During his Wednesday coronavirus briefing — his last of 2020 — Justice said all West Virginia pre-K, elementary, and middle schools will reopen for in-person learning on Tuesday, Jan 19.
Until then, all schools will be on remote learning starting Monday, Jan. 4, through Friday, Jan. 15. Winter sports will begin Monday, March 1.
High school students will return to in-person school only if their county is not listed as red on the Department of Health and Human Resources’ County Alert System map found at coronavirus.wv.gov.

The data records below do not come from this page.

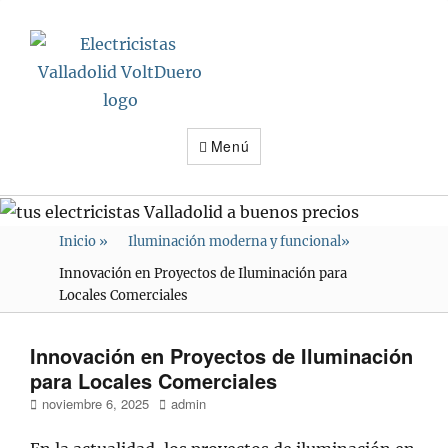
Electricistas
Valladolid
VoltDuero
Menú
Inicio
»
Iluminación moderna y funcional
»
Innovación en Proyectos de Iluminación para
Locales Comerciales
Innovación en Proyectos de Iluminación
para Locales Comerciales
Publicado
Autor
noviembre 6, 2025
admin
en/el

The weekly map updated on the Department of Education’s website will be discontinued.
According to the DOE, teachers and staff will use the two weeks prior to Jan. 19 to prepare for the return of in-person learning.

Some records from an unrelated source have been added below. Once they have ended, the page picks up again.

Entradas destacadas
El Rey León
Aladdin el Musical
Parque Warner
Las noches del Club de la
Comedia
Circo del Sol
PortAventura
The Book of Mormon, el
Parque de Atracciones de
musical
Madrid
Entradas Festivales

Families with students in virtual learning programs can remain in those programs for the remaining school year if they choose to.
“We’re taking that two weeks because we need time to get ready,” Justice said.
Justice said the state will also now vaccinate all teachers, staff, and school service personnel age 50 and older over the next two to three weeks as part of phase 1 of the state’s vaccination plan.
Teachers and staff under the age of 50 will receive vaccinations once the older teachers and staff receive their shots. The Department of Education will distribute vaccine information as it becomes available.
As of Wednesday’s DHHR County Alert System map, only Calhoun County was green for its 2.62 percent positivity rate with no counties listed as yellow or gold. Another 13 counties were listed as orange — the next to worst color category.
Otherwise, 41 counties were listed as red for high rates of infection or high percent of positivity.
Justice and Dr. Clay Marsh, the state coronavirus czar, said that community transmission of COVID-19 in elementary and middle schools is far less than high schools.
“Schools are safe,” Justice said. “The transmission rate among students age 15 and above is significantly higher than our kids that are below 15 … our much younger kids are so much safer at our schools. Our teachers and school service personnel, to be perfectly honest, are really safe at our schools.”
“What we found was … if we can follow simple strategies, like wearing masks and staying distanced in classrooms, that in-classroom is much safer than the community,” Marsh said. “The outbreaks we’ve seen in schools are almost all outbreaks from communities.”
Justice and State Schools Superintendent Clayton Burch said that West Virginia students are not performing well in distance learning, with one-third of students receiving failing grades in at least one core class during the first semester.
“We tried, but we all know we’re failing in that,” Justice said. “The virtual learning models do not work for most students without consistent, live engagement from a teacher from the student’s own school.”
“Our students need their teachers,” Burch said. “We’ve got to get our children back in school. They need that option.”
State officials are also concerned about students falling through the cracks. According to DHHR, the number of referrals to the Child Protective Services has dropped by between 50 percent and 54 percent during the pandemic.
“Bad things are happening to kids … and we’re not even getting it reported now,” Justice said. “We’ve got a bunch of kids out there really suffering.”